(Input data)

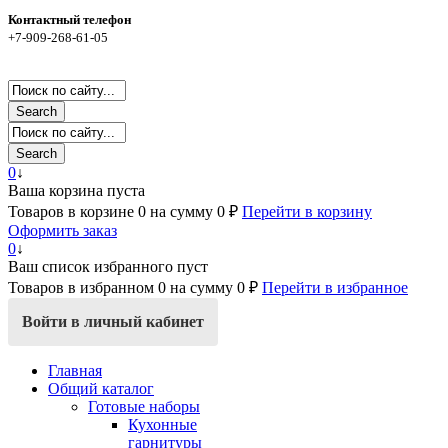
Контактный телефон
+7-909-268-61-05
Search
Search
0
↓
Ваша корзина пуста
Товаров в корзине
0
на сумму
0 ₽
Перейти в корзину
Оформить заказ
0
↓
Ваш список избранного пуст
Товаров в избранном
0
на сумму
0 ₽
Перейти в избранное
Войти в личный кабинет
Главная
Общий каталог
Готовые наборы
Кухонные
гарнитуры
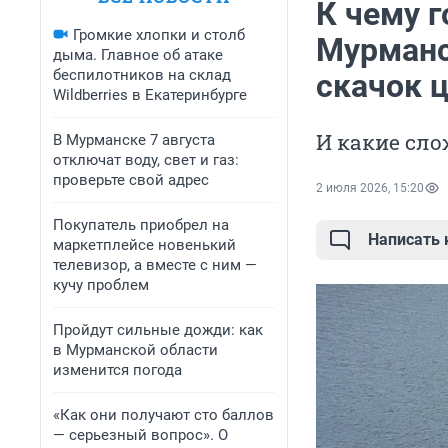
К чему г
Громкие хлопки и столб
Мурманс
дыма. Главное об атаке
беспилотников на склад
скачок ц
Wildberries в Екатеринбурге
И какие сло
В Мурманске 7 августа
отключат воду, свет и газ:
проверьте свой адрес
2 июля 2026, 15:20
Покупатель приобрел на
Написать
маркетплейсе новенький
телевизор, а вместе с ним —
кучу проблем
Пройдут сильные дожди: как
в Мурманской области
изменится погода
«Как они получают сто баллов
— серьезный вопрос». О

(End Input data)

Whichever lines of the data include the word "Перейти", pull them out.

**Solution for this problem**.
Перейти в корзину
Перейти в избранное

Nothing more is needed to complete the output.